Is the CV dead?
Applying for a job can be a long process, and part of that process involves creating a storyline of your life, otherwise known as the CV. Creating and updating our CV is one of the first things we do before applying for a job; it’s the place where we show off our skills in a bid to win over prospective employers. But since the social media boom, recruiters and employers are looking for new ways for people to present themselves.
With the likes of Facebook, Twitter and LinkedIn playing a big part in the social media circle, some have started to consider whether social media sites can offer a CV alternative. Users of LinkedIn, for example, can upload all their personal information and work history, make connections with previous employers, and show off their references. Some have studied whether LinkedIn would be a suitable alternative to the CV, and those such as Robert Walters found that 64% of recruiters are giving it a place in their job seeker search. Our own Head of Senior Appointments, James Beck, prefers an up-to-date LinkedIn profile with a web of external connections over a CV. James points out that people could be less likely to lie about their work history on LinkedIn, since previous employers would be able to see. However, LinkedIn is just one CV alternative; other members of the BlueGlue research team had different ideas…
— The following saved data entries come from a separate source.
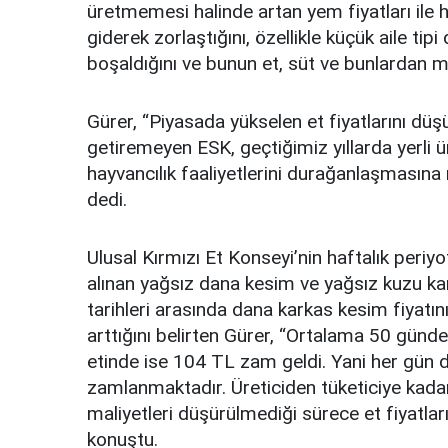
üretmemesi halinde artan yem fiyatları ile 
giderek zorlaştığını, özellikle küçük aile ti
boşaldığını ve bunun et, süt ve bunlardan m
Gürer, “Piyasada yükselen et fiyatlarını d
getiremeyen ESK, geçtiğimiz yıllarda yerli ür
hayvancılık faaliyetlerini durağanlaşmasın
dedi.
Ulusal Kırmızı Et Konseyi’nin haftalık peri
alınan yağsız dana kesim ve yağsız kuzu kar
tarihleri arasında dana karkas kesim fiyatı
arttığını belirten Gürer, “Ortalama 50 günd
etinde ise 104 TL zam geldi. Yani her gün d
zamlanmaktadır. Üreticiden tüketiciye kadar
maliyetleri düşürülmediği sürece et fiyatl
konuştu.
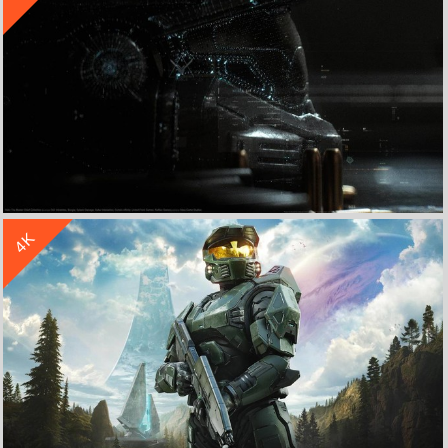
收 藏
立 即 下 载
4K
《光环 士官长合集》4k高清壁纸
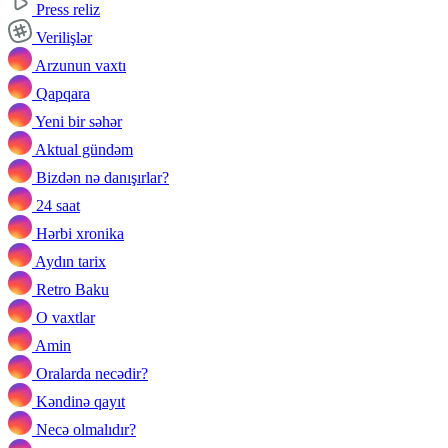
Press reliz
Verilişlər
Arzunun vaxtı
Qapqara
Yeni bir səhər
Aktual gündəm
Bizdən nə danışırlar?
24 saat
Hərbi xronika
Aydın tarix
Retro Baku
O vaxtlar
Amin
Oralarda necədir?
Kəndinə qayıt
Necə olmalıdır?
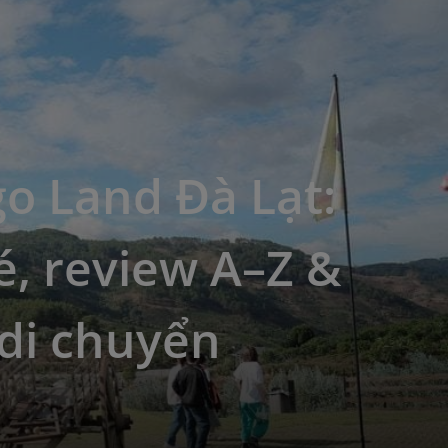
o Land Đà Lạt:
é, review A–Z &
di chuyển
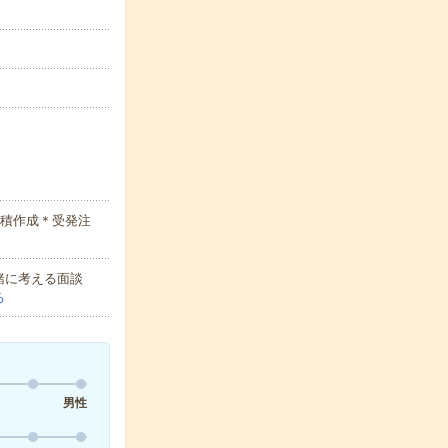
見積作成＊受発注
緒に考える面談
る
男性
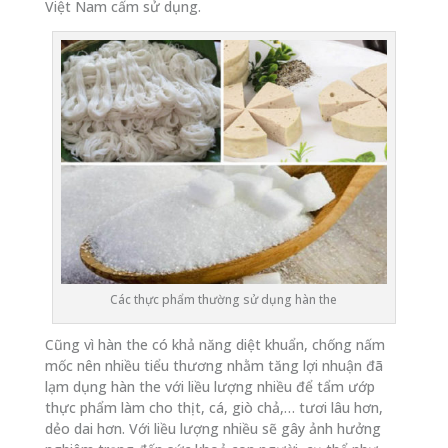
Việt Nam cấm sử dụng.
Các thực phẩm thường sử dụng hàn the
Cũng vì hàn the có khả năng diệt khuẩn, chống nấm
mốc nên nhiều tiểu thương nhằm tăng lợi nhuận đã
lạm dụng hàn the với liều lượng nhiều để tẩm ướp
thực phẩm làm cho thịt, cá, giò chả,… tươi lâu hơn,
dẻo dai hơn. Với liều lượng nhiều sẽ gây ảnh hưởng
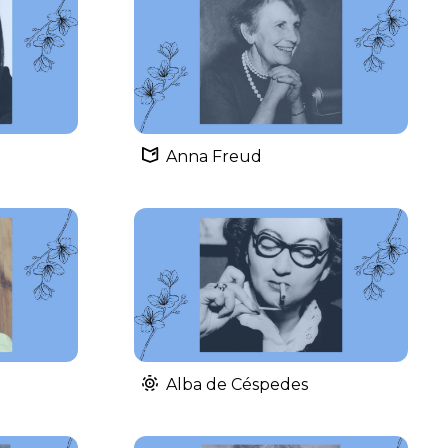
Anna Freud
Alba de Céspedes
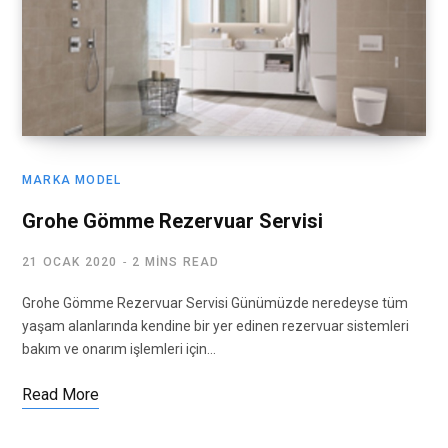
MARKA MODEL
Grohe Gömme Rezervuar Servisi
21 OCAK 2020
2 MINS READ
Grohe Gömme Rezervuar Servisi Günümüzde neredeyse tüm
yaşam alanlarında kendine bir yer edinen rezervuar sistemleri
bakım ve onarım işlemleri için…
Read More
James Osgathorpe, one of our senior technical recruiters specialising in LAMP, has noticed that the CV is becoming less of a requirement and more of an add-on (sorry, CV). Job seekers are starting to send links to sites such as Github and Stack Overflow, adding a creative edge to the recruitment lifecycle. On these sites, job seekers can display their technical abilities and share their tech knowledge with the tech community (it’s all very technical), which James says employers love to see. What’s more, Jamie Carruthers, who focuses on Web Design Recruitment, says that for him receiving a powerful portfolio is more important than a CV! He says that nowadays many designers are sending across digital portfolios that include all of the CV necessities, using sites such as Dribble and Behance to replace the CV altogether.
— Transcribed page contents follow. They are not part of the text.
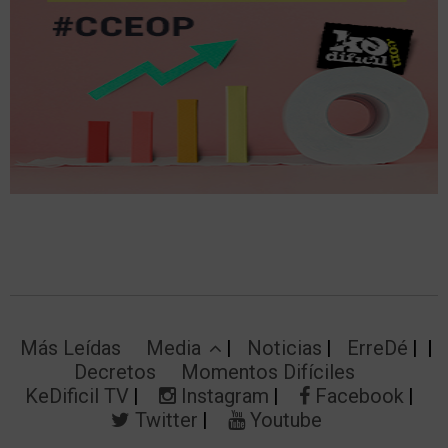
Más Leídas
Media
Noticias
ErreDé
Decretos
Momentos Difíciles
KeDificil TV
Instagram
Facebook
Twitter
Youtube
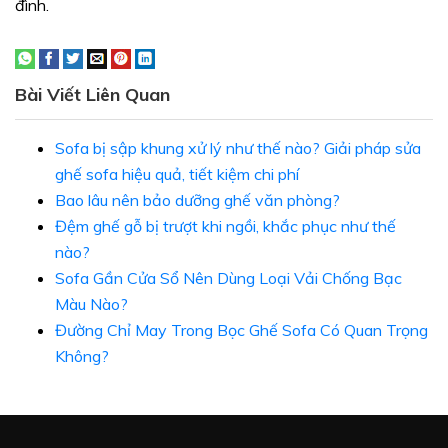
đình.
Bài Viết Liên Quan
Sofa bị sập khung xử lý như thế nào? Giải pháp sửa
ghế sofa hiệu quả, tiết kiệm chi phí
Bao lâu nên bảo dưỡng ghế văn phòng?
Đệm ghế gỗ bị trượt khi ngồi, khắc phục như thế
nào?
Sofa Gần Cửa Sổ Nên Dùng Loại Vải Chống Bạc
Màu Nào?
Đường Chỉ May Trong Bọc Ghế Sofa Có Quan Trọng
Không?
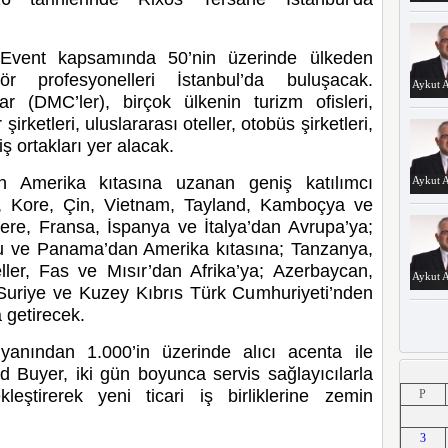
Event kapsamında 50’nin üzerinde ülkeden
ör profesyonelleri İstanbul’da buluşacak.
Aykut A
r (DMC’ler), birçok ülkenin turizm ofisleri,
irketleri, uluslararası oteller, otobüs şirketleri,
ş ortakları yer alacak.
an Amerika kıtasına uzanan geniş katılımcı
Aykut A
a, Kore, Çin, Vietnam, Tayland, Kamboçya ve
tere, Fransa, İspanya ve İtalya’dan Avrupa’ya;
eru ve Panama’dan Amerika kıtasına; Tanzanya,
ller, Fas ve Mısır’dan Afrika’ya; Azerbaycan,
Aykut A
i, Suriye ve Kuzey Kıbrıs Türk Cumhuriyeti’nden
a getirecek.
r yanından 1.000’in üzerinde alıcı acenta ile
d Buyer, iki gün boyunca servis sağlayıcılarla
Aykut A
eştirerek yeni ticari iş birliklerine zemin
P
3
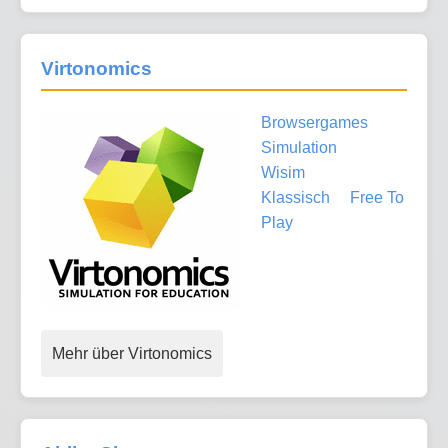
Virtonomics
Browsergames
Simulation
Wisim
Klassisch
Free To
Play
Mehr über Virtonomics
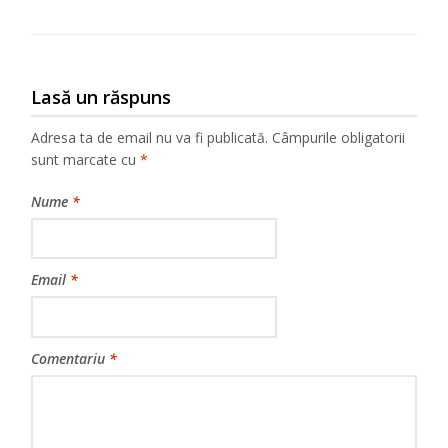
Lasă un răspuns
Adresa ta de email nu va fi publicată.
Câmpurile obligatorii
sunt marcate cu
*
Nume
*
Email
*
Comentariu
*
However, online profiles are not an all-round solution for many reasons. They cannot live up to the CV when it comes to some roles, such as marketing, customer service and sales. For these roles, the humble CV can still be the most important recruiting device. Becky Wanostrocht, one of our customer service and support recruiters, says she looks for a well presented CV, one that is free of spelling and grammar mistakes and is well laid-out. For Becky, attention to detail is the key to success and the CV is, at least for now, the best way to show off this skill.
One of our marketing recruiters, Helen Grant, agreed that the CV is important, but for content writing roles, a link to a personal blog is a well-loved bonus in the marketing world. BlueGlue’s Managing Director, Bill Ingram, concludes that the CV has not yet died; he says sites such as LinkedIn which try to replace the CV, are really only offering more of a digital take on it, not a replacement.
Long live the CV
So, although there may be other ways of presenting yourself to employers, there doesn’t yet appear to be a replacement of the CV that is suited to all jobs. It seems likely that employers are now integrating the CV with social media sites when recruiting, but as it stands this is not an either/or relationship . That said, perhaps as we all get taken in by the power of social media and digital portfolio sites, we will all want to use them to show off our skills, forcing the CV to eventually fizzle out. After all, video did kill the radio star.